12/12/2025
Coup de gu**le : Trop, c’est trop. On ne peut plus se taire.
Il y a des histoires qui devraient secouer tout un pays.
Des histoires qui montrent, de manière brutale, à quel point un être humain peut être broyé par les
violences, les manipulations, et les dérives d’un système qui oublie parfois l’essentiel : la dignité
humaine.
Ce coup de gu**le n’est pas un simple cri : c’est un refus.
Un refus d’accepter que des vies soient brisées dans l’indifférence.
Un refus de détourner le regard face aux dérives, aux pressions, aux décisions arbitraires, aux
humiliations, aux violences psychologiques et physiques qui finissent par détruire des êtres
humains.
Comment peut-on encore tolérer que certains utilisent leur influence, leur statut, ou leurs relations
pour manipuler des procédures, étouffer des faits, ou faire taire des voix ?
Comment peut-on accepter qu’une personne se retrouve enfermée, séparée, humiliée, parfois même
terrorisée, sans qu’on lui garantisse la justice la plus élémentaire ?
Ce qui me bouleverse le plus, c’est ce sentiment d’impunité.
Comme si la souffrance d’une personne pouvait être ignorée.
Comme si la dignité humaine pouvait passer au second plan.
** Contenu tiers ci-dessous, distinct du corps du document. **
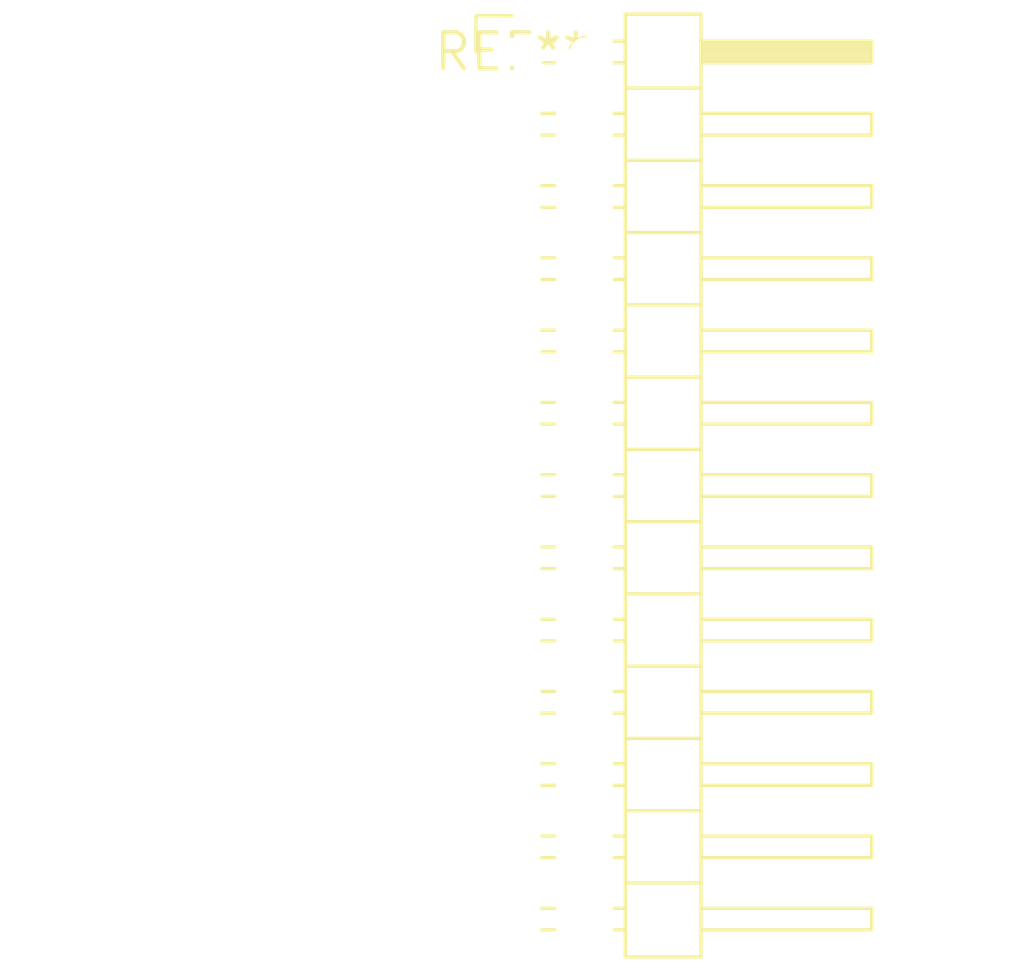
<source format=kicad_pcb>
(kicad_pcb (version 20240108) (generator pcbnew)

  (general
    (thickness 1.6)
  )

  (paper "A4")
  (layers
    (0 "F.Cu" signal)
    (31 "B.Cu" signal)
    (32 "B.Adhes" user "B.Adhesive")
    (33 "F.Adhes" user "F.Adhesive")
    (34 "B.Paste" user)
    (35 "F.Paste" user)
    (36 "B.SilkS" user "B.Silkscreen")
    (37 "F.SilkS" user "F.Silkscreen")
    (38 "B.Mask" user)
    (39 "F.Mask" user)
    (40 "Dwgs.User" user "User.Drawings")
    (41 "Cmts.User" user "User.Comments")
    (42 "Eco1.User" user "User.Eco1")
    (43 "Eco2.User" user "User.Eco2")
    (44 "Edge.Cuts" user)
    (45 "Margin" user)
    (46 "B.CrtYd" user "B.Courtyard")
    (47 "F.CrtYd" user "F.Courtyard")
    (48 "B.Fab" user)
    (49 "F.Fab" user)
    (50 "User.1" user)
    (51 "User.2" user)
    (52 "User.3" user)
    (53 "User.4" user)
    (54 "User.5" user)
    (55 "User.6" user)
    (56 "User.7" user)
    (57 "User.8" user)
    (58 "User.9" user)
  )

  (setup
    (pad_to_mask_clearance 0)
    (pcbplotparams
      (layerselection 0x00010fc_ffffffff)
      (plot_on_all_layers_selection 0x0000000_00000000)
      (disableapertmacros false)
      (usegerberextensions false)
      (usegerberattributes false)
      (usegerberadvancedattributes false)
      (creategerberjobfile false)
      (dashed_line_dash_ratio 12.000000)
      (dashed_line_gap_ratio 3.000000)
      (svgprecision 4)
      (plotframeref false)
      (viasonmask false)
      (mode 1)
      (useauxorigin false)
      (hpglpennumber 1)
      (hpglpenspeed 20)
      (hpglpendiameter 15.000000)
      (dxfpolygonmode false)
      (dxfimperialunits false)
      (dxfusepcbnewfont false)
      (psnegative false)
      (psa4output false)
      (plotreference false)
      (plotvalue false)
      (plotinvisibletext false)
      (sketchpadsonfab false)
      (subtractmaskfromsilk false)
      (outputformat 1)
      (mirror false)
      (drillshape 1)
      (scaleselection 1)
      (outputdirectory "")
    )
  )

  (net 0 "")

  (footprint "PinHeader_2x13_P2.54mm_Horizontal" (layer "F.Cu") (at 0 0))

)

</source>
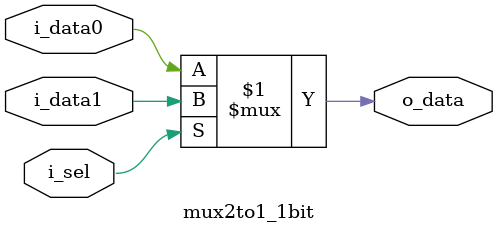
<source format=sv>
module brc (
	input  logic 		  i_br_un,
	input  logic [31:0] i_rs1_data,
	input  logic [31:0] i_rs2_data,
	output logic		  o_br_less,	
	output logic		  o_br_equal
);
	
	// Khoi tao cac wire ket noi cac module
	logic signed_br_less;
	logic unsigned_br_less;
	logic signed_br_equal;
	logic unsigned_br_equal;
	
	// Module chon dau cho tin hieu o_br_less 
	mux2to1_1bit mux_br_less (
		.i_data1 (unsigned_br_less),
		.i_data0 (signed_br_less),
		.i_sel   (i_br_un),
		.o_data  (o_br_less)
	);
	
	// Module chon dau cho tin hieu o_br_equal
	mux2to1_1bit mux_br_equal (
		.i_data1 (unsigned_br_equal),
		.i_data0	(signed_br_equal),
		.i_sel   (i_br_un),
		.o_data  (o_br_equal)
	);
	
	// Module so sanh 2 so khong dau
	signed_32bit_comparator sign_compare(
		.i_rs1_data			 (i_rs1_data),
		.i_rs2_data 		 (i_rs2_data),
		.o_signed_br_less  (signed_br_less),
		.o_signed_br_equal (signed_br_equal)
	);
	
	// Module so sanh 2 so co dau
	unsigned_32bit_comparator unsign_compare (
		.i_rs1_data 		   (i_rs1_data),
		.i_rs2_data			   (i_rs2_data),
		.o_unsigned_br_less  (unsigned_br_less),
		.o_unsigned_br_equal (unsigned_br_equal)
	);
	
endmodule: brc

module signed_32bit_comparator (
    input  logic [31:0] i_rs1_data,        // Toan hang A
    input  logic [31:0] i_rs2_data,        // Toan hang B
    output logic o_signed_br_less,         // Ket qua A < B
    output logic o_signed_br_equal         // Ket qua A == B
);
    logic [31:0] b_com;        // Bien chua gia tri b duoc dao bit
    logic [31:0] o_diff;       // Bien luu ket qua phep tru (A - B)
    logic o_co;                // Bien carry out
    logic a_sign, b_sign, diff_sign; // Cac bien kiem tra dau

    // Dao bit cua B (bu 1)
    assign b_com = ~i_rs2_data;

    // Su dung full_adder_32bit de thuc hien phep tru: A - B
    full_adder_32bit fa3 (
        .a(i_rs1_data), 
        .b(b_com), 
        .ci(1'b1), 
        .s(o_diff), 
        .co(o_co)
    );

    // Lay bit dau cua A, B va ket qua hieu
    assign a_sign = i_rs1_data[31];
    assign b_sign = i_rs2_data[31];
    assign diff_sign = o_diff[31];

    // Xac dinh ket qua so sanh
    always_comb begin
        // Kiem tra neu A va B khac dau
        if (a_sign != b_sign) begin
            // Neu A am va B duong, thi A < B
            o_signed_br_less = a_sign;
        end else begin
            // Neu cung dau, kiem tra bit dau cua hieu
            o_signed_br_less = diff_sign;
        end

        // Kiem tra neu hieu bang 0 de xac dinh A == B
        o_signed_br_equal = (o_diff == 32'b0);
    end
endmodule: signed_32bit_comparator

module unsigned_32bit_comparator (
    input  logic [31:0] i_rs1_data,        // Toan hang A
    input  logic [31:0] i_rs2_data,        // Toan hang B
    output logic o_unsigned_br_less,       // Ket qua A < B
    output logic o_unsigned_br_equal       // Ket qua A == B
);
    logic [31:0] b_com;        // Bien chua gia tri b duoc dao bit
    logic [31:0] o_diff;       // Bien luu ket qua phep tru (A - B)
    logic o_co;                // Bien carry out
    logic diff_sign;           // Bien kiem tra dau cua ket qua tru

    // Dao bit cua B (bu 1)
    assign b_com = ~i_rs2_data;

    // Su dung full_adder_32bit de thuc hien phep tru: A - B
    full_adder_32bit fa4 (
        .a(i_rs1_data), 
        .b(b_com), 
        .ci(1'b1), 
        .s(o_diff), 
        .co(o_co)
    );

    // Lay bit dau cua ket qua hieu
    assign diff_sign = o_diff[31];

    // Xac dinh ket qua so sanh
    always_comb begin
        // Kiem tra neu hieu bang 0 de xac dinh A == B
        o_unsigned_br_equal = (o_diff == 32'b0);

        // Neu hieu am (diff_sign = 1), thi A < B, nguoc lai A >= B
        o_unsigned_br_less = diff_sign;
    end
endmodule: unsigned_32bit_comparator

module mux2to1_1bit (
	input logic i_data1,
	input logic i_data0,
	input logic i_sel,
	output logic o_data
);

	assign o_data = (i_sel) ? i_data1 : i_data0;
	
endmodule: mux2to1_1bit
</source>
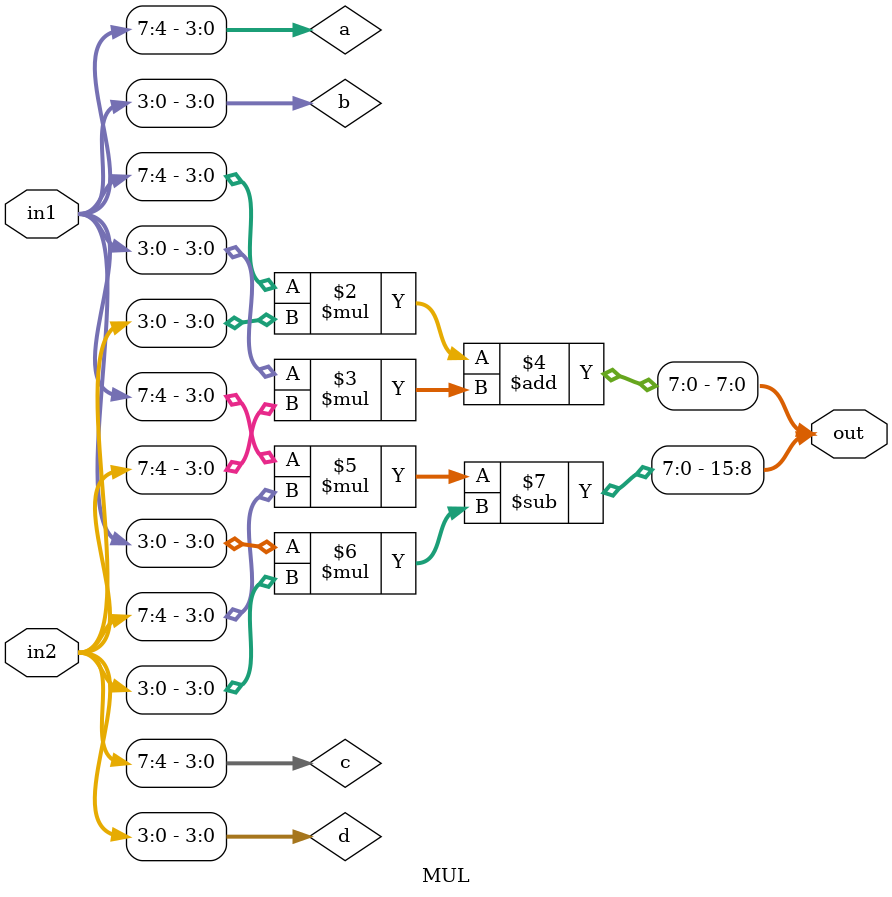
<source format=v>
module MUL(
 input [7:0] in1,in2,
 output reg [15:0] out
);

reg signed [3:0] a,b,c,d;

always @* begin
    a = in1[7:4];
    b = in1[3:0];
    c = in2[7:4];
    d = in2[3:0];
    out[7:0] = a*d + b*c;
    out[15:8] = a*c - b*d;
end

endmodule
</source>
Comme si la vérité, elle-même, pouvait être piétinée.
Je suis révoltée.
Révoltée par la violence.
Révoltée par les intimidations.
Révoltée par les vies sacrifiées sur l’autel des intérêts personnels, des rancœurs, des rivalités ou des
manipulations.
Nous devons le dire haut et fort : la justice n’est pas un outil. La liberté n’est pas une variable. La
dignité n’est pas négociable.
Aucune autorité, aucune institution, aucune personne ne devrait pouvoir jouer avec la vie d’un être
humain.
Aucune procédure ne devrait se transformer en arme.
Aucune accusation ne devrait devenir un prétexte pour détruire.
Ce qui me bouleverse profondément dans l’histoire de M. Akbar YOUSSOUF, ce ne sont pas
seulement les faits rapportés. C’est le sentiment d’abandon.
Le sentiment qu’un citoyen a été laissé seul face à des pressions, des influences, des décisions
irrégulières qui n’auraient jamais dû passer inaperçues.
Comment peut-on accepter ça ?
Comment peut-on tolérer que de telles situations existent ?
Comment peut-on dormir tranquille quand un simple citoyen raconte avoir été trimballé, manipulé,
déshumanisé au point de devenir pratiquement invisible ?
Ce n’est pas seulement l’histoire d’un homme.
C’est un miroir.
Un miroir qui nous renvoie l’image d’un système qui peut, parfois, déraper.
Un système où certains peuvent appuyer un peu trop fort, influencer un peu trop loin, décider un
peu trop vite.
Et quand un homme finit enfermé pendant des mois, séparé de ceux qu’il aime, privé de ses droits
fondamentaux, alors que lui affirme que son dossier est plein d’irrégularités…
Quand une vie bascule à cause de conflits personnels, de pressions, de jalousies ou de rancœurs…
Quand la violence mène à une issue tragique…
Et le pire, c’est que ce n’est pas un cas isolé.
Beaucoup de citoyens ont le sentiment que ce régime traite parfois son propre peuple comme des
moins que rien.
Je peux en témoigner : mon propre père a vécu une situation similaire, et d’autres en subissent
encore aujourd’hui, dans le silence et l’indifférence.
C’est une souffrance qui se répète, une mécanique qui se reproduit, et qui détruit des familles
entières.
Nous n’avons plus le droit de nous taire.
Ce coup de gu**le, c’est pour dire STOP.
Stop aux injustices.
Stop aux abus.
Stop à la souffrance qu’on inflige en silence.
Stop à la peur, aux intimidations, aux procédures qui deviennent des armes.
Il est temps de remettre la dignité humaine au centre.
Il est temps de protéger les faibles, de soutenir les victimes, de défendre ceux qui n’ont plus la force
de parler.
Il est temps d’exiger la justice vraie, la justice droite, la justice qui ne choisit pas ses camps.
Parce qu’un pays qui laisse ses citoyens tomber dans l’ombre est un pays qui s’oublie lui-même.
Parce qu’une tragédie comme celle-là ne doit plus jamais se reproduire.